### Try it
Print the complete set of entries exactly.

### Collected data entries

--

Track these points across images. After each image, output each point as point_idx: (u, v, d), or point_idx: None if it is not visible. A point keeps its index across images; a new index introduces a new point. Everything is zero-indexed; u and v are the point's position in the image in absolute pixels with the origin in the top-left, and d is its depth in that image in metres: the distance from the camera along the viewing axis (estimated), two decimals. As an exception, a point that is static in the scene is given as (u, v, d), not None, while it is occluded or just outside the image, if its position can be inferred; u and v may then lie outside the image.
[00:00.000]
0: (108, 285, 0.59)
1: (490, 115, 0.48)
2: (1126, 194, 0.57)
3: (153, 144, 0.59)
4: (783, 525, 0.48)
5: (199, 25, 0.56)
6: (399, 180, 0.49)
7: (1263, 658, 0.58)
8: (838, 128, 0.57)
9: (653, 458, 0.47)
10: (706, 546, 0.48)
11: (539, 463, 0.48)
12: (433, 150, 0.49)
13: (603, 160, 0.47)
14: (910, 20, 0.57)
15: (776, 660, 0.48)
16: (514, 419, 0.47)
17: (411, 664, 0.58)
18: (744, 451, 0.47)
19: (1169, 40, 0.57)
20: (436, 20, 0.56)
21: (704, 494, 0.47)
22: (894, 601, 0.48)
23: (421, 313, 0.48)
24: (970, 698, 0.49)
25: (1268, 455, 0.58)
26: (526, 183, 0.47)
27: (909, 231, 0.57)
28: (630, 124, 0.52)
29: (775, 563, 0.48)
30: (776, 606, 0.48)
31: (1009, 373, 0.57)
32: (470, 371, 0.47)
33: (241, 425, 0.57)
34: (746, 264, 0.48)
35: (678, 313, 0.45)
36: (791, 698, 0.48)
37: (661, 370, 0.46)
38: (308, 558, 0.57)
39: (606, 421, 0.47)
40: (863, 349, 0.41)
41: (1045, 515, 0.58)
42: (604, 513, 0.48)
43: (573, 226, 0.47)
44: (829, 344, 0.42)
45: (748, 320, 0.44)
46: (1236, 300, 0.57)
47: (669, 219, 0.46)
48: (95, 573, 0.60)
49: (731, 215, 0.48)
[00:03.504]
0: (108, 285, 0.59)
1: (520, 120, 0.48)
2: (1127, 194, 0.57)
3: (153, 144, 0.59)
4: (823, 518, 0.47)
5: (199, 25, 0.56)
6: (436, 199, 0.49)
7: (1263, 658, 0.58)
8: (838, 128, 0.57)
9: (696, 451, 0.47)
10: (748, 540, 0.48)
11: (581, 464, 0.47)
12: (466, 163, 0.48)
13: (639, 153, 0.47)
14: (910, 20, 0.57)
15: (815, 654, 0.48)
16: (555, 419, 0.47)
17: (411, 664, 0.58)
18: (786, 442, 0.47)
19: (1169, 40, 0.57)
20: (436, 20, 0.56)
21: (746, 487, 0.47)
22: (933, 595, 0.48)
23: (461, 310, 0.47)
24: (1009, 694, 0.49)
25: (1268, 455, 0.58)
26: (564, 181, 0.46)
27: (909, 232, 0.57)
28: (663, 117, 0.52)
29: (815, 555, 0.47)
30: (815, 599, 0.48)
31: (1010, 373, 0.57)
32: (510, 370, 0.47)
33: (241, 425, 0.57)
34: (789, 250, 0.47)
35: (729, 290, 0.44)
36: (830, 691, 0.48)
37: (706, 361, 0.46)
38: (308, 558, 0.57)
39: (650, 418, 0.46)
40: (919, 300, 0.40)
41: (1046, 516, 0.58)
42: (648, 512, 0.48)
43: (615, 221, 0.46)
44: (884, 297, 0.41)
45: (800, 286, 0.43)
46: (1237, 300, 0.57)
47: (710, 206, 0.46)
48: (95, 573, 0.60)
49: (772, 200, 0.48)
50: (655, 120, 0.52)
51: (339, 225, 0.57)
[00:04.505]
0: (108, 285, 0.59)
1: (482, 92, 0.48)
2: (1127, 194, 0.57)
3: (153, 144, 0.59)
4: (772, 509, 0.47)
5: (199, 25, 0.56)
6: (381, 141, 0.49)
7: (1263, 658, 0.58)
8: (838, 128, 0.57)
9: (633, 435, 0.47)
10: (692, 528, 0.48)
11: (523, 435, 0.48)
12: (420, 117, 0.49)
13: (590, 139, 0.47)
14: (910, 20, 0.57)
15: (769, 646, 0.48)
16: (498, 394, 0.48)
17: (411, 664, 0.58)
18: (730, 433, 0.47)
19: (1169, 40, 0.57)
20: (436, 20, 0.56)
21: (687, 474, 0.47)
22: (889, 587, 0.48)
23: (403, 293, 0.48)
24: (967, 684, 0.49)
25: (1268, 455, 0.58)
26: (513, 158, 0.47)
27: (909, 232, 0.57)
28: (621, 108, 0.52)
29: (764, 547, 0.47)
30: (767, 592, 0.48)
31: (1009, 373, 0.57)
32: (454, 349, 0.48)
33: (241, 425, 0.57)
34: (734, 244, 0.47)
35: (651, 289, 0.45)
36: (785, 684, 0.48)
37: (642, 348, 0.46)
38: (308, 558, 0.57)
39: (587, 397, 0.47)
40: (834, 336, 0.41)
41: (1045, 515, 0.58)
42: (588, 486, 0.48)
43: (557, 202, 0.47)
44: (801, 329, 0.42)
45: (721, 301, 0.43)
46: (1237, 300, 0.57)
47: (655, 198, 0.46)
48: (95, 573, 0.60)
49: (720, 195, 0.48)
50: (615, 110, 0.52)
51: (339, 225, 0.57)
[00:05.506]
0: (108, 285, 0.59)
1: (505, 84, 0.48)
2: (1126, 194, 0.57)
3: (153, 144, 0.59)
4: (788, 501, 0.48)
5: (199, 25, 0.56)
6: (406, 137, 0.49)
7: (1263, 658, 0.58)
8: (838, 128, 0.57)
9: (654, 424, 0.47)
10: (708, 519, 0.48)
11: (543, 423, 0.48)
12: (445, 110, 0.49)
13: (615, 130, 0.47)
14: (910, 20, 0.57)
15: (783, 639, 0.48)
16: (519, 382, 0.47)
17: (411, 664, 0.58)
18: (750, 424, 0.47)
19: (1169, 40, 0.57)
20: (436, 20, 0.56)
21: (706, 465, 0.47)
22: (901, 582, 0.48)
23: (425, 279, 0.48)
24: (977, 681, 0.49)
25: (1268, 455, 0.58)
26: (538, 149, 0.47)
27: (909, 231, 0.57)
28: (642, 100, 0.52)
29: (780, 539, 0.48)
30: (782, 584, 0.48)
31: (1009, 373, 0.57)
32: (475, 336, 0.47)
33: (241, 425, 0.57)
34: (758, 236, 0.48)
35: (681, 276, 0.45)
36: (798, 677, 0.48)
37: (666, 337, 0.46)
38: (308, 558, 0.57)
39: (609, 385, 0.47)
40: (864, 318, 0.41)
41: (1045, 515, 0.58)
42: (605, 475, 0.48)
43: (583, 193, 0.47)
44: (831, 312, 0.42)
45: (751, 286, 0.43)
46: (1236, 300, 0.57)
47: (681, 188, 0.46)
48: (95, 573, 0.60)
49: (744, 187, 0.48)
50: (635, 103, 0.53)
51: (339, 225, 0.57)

--

### The answer
Track these points across images. After each image, output each point as point_idx: (u, v, d), or point_idx: None if it is not visible. A point keeps its index across images; a new index introduces a new point. Everything is zero-indexed; u and v are the point's position in the image in absolute pixels with the origin in the top-left, and d is its depth in that image in metres: the distance from the camera along the viewing axis (estimated), two decimals. As an exception, a point that is static in the scene is given as (u, v, d), not None, while it is occluded or just outside the image, if its position can be inferred; u and v may then lie outside the image.
[00:00.000]
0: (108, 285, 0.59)
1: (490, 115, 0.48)
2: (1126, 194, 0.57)
3: (153, 144, 0.59)
4: (783, 525, 0.48)
5: (199, 25, 0.56)
6: (399, 180, 0.49)
7: (1263, 658, 0.58)
8: (838, 128, 0.57)
9: (653, 458, 0.47)
10: (706, 546, 0.48)
11: (539, 463, 0.48)
12: (433, 150, 0.49)
13: (603, 160, 0.47)
14: (910, 20, 0.57)
15: (776, 660, 0.48)
16: (514, 419, 0.47)
17: (411, 664, 0.58)
18: (744, 451, 0.47)
19: (1169, 40, 0.57)
20: (436, 20, 0.56)
21: (704, 494, 0.47)
22: (894, 601, 0.48)
23: (421, 313, 0.48)
24: (970, 698, 0.49)
25: (1268, 455, 0.58)
26: (526, 183, 0.47)
27: (909, 231, 0.57)
28: (630, 124, 0.52)
29: (775, 563, 0.48)
30: (776, 606, 0.48)
31: (1009, 373, 0.57)
32: (470, 371, 0.47)
33: (241, 425, 0.57)
34: (746, 264, 0.48)
35: (678, 313, 0.45)
36: (791, 698, 0.48)
37: (661, 370, 0.46)
38: (308, 558, 0.57)
39: (606, 421, 0.47)
40: (863, 349, 0.41)
41: (1045, 515, 0.58)
42: (604, 513, 0.48)
43: (573, 226, 0.47)
44: (829, 344, 0.42)
45: (748, 320, 0.44)
46: (1236, 300, 0.57)
47: (669, 219, 0.46)
48: (95, 573, 0.60)
49: (731, 215, 0.48)
[00:03.504]
0: (108, 285, 0.59)
1: (520, 120, 0.48)
2: (1127, 194, 0.57)
3: (153, 144, 0.59)
4: (823, 518, 0.47)
5: (199, 25, 0.56)
6: (436, 199, 0.49)
7: (1263, 658, 0.58)
8: (838, 128, 0.57)
9: (696, 451, 0.47)
10: (748, 540, 0.48)
11: (581, 464, 0.47)
12: (466, 163, 0.48)
13: (639, 153, 0.47)
14: (910, 20, 0.57)
15: (815, 654, 0.48)
16: (555, 419, 0.47)
17: (411, 664, 0.58)
18: (786, 442, 0.47)
19: (1169, 40, 0.57)
20: (436, 20, 0.56)
21: (746, 487, 0.47)
22: (933, 595, 0.48)
23: (461, 310, 0.47)
24: (1009, 694, 0.49)
25: (1268, 455, 0.58)
26: (564, 181, 0.46)
27: (909, 232, 0.57)
28: (663, 117, 0.52)
29: (815, 555, 0.47)
30: (815, 599, 0.48)
31: (1010, 373, 0.57)
32: (510, 370, 0.47)
33: (241, 425, 0.57)
34: (789, 250, 0.47)
35: (729, 290, 0.44)
36: (830, 691, 0.48)
37: (706, 361, 0.46)
38: (308, 558, 0.57)
39: (650, 418, 0.46)
40: (919, 300, 0.40)
41: (1046, 516, 0.58)
42: (648, 512, 0.48)
43: (615, 221, 0.46)
44: (884, 297, 0.41)
45: (800, 286, 0.43)
46: (1237, 300, 0.57)
47: (710, 206, 0.46)
48: (95, 573, 0.60)
49: (772, 200, 0.48)
50: (655, 120, 0.52)
51: (339, 225, 0.57)
[00:04.505]
0: (108, 285, 0.59)
1: (482, 92, 0.48)
2: (1127, 194, 0.57)
3: (153, 144, 0.59)
4: (772, 509, 0.47)
5: (199, 25, 0.56)
6: (381, 141, 0.49)
7: (1263, 658, 0.58)
8: (838, 128, 0.57)
9: (633, 435, 0.47)
10: (692, 528, 0.48)
11: (523, 435, 0.48)
12: (420, 117, 0.49)
13: (590, 139, 0.47)
14: (910, 20, 0.57)
15: (769, 646, 0.48)
16: (498, 394, 0.48)
17: (411, 664, 0.58)
18: (730, 433, 0.47)
19: (1169, 40, 0.57)
20: (436, 20, 0.56)
21: (687, 474, 0.47)
22: (889, 587, 0.48)
23: (403, 293, 0.48)
24: (967, 684, 0.49)
25: (1268, 455, 0.58)
26: (513, 158, 0.47)
27: (909, 232, 0.57)
28: (621, 108, 0.52)
29: (764, 547, 0.47)
30: (767, 592, 0.48)
31: (1009, 373, 0.57)
32: (454, 349, 0.48)
33: (241, 425, 0.57)
34: (734, 244, 0.47)
35: (651, 289, 0.45)
36: (785, 684, 0.48)
37: (642, 348, 0.46)
38: (308, 558, 0.57)
39: (587, 397, 0.47)
40: (834, 336, 0.41)
41: (1045, 515, 0.58)
42: (588, 486, 0.48)
43: (557, 202, 0.47)
44: (801, 329, 0.42)
45: (721, 301, 0.43)
46: (1237, 300, 0.57)
47: (655, 198, 0.46)
48: (95, 573, 0.60)
49: (720, 195, 0.48)
50: (615, 110, 0.52)
51: (339, 225, 0.57)
[00:05.506]
0: (108, 285, 0.59)
1: (505, 84, 0.48)
2: (1126, 194, 0.57)
3: (153, 144, 0.59)
4: (788, 501, 0.48)
5: (199, 25, 0.56)
6: (406, 137, 0.49)
7: (1263, 658, 0.58)
8: (838, 128, 0.57)
9: (654, 424, 0.47)
10: (708, 519, 0.48)
11: (543, 423, 0.48)
12: (445, 110, 0.49)
13: (615, 130, 0.47)
14: (910, 20, 0.57)
15: (783, 639, 0.48)
16: (519, 382, 0.47)
17: (411, 664, 0.58)
18: (750, 424, 0.47)
19: (1169, 40, 0.57)
20: (436, 20, 0.56)
21: (706, 465, 0.47)
22: (901, 582, 0.48)
23: (425, 279, 0.48)
24: (977, 681, 0.49)
25: (1268, 455, 0.58)
26: (538, 149, 0.47)
27: (909, 231, 0.57)
28: (642, 100, 0.52)
29: (780, 539, 0.48)
30: (782, 584, 0.48)
31: (1009, 373, 0.57)
32: (475, 336, 0.47)
33: (241, 425, 0.57)
34: (758, 236, 0.48)
35: (681, 276, 0.45)
36: (798, 677, 0.48)
37: (666, 337, 0.46)
38: (308, 558, 0.57)
39: (609, 385, 0.47)
40: (864, 318, 0.41)
41: (1045, 515, 0.58)
42: (605, 475, 0.48)
43: (583, 193, 0.47)
44: (831, 312, 0.42)
45: (751, 286, 0.43)
46: (1236, 300, 0.57)
47: (681, 188, 0.46)
48: (95, 573, 0.60)
49: (744, 187, 0.48)
50: (635, 103, 0.53)
51: (339, 225, 0.57)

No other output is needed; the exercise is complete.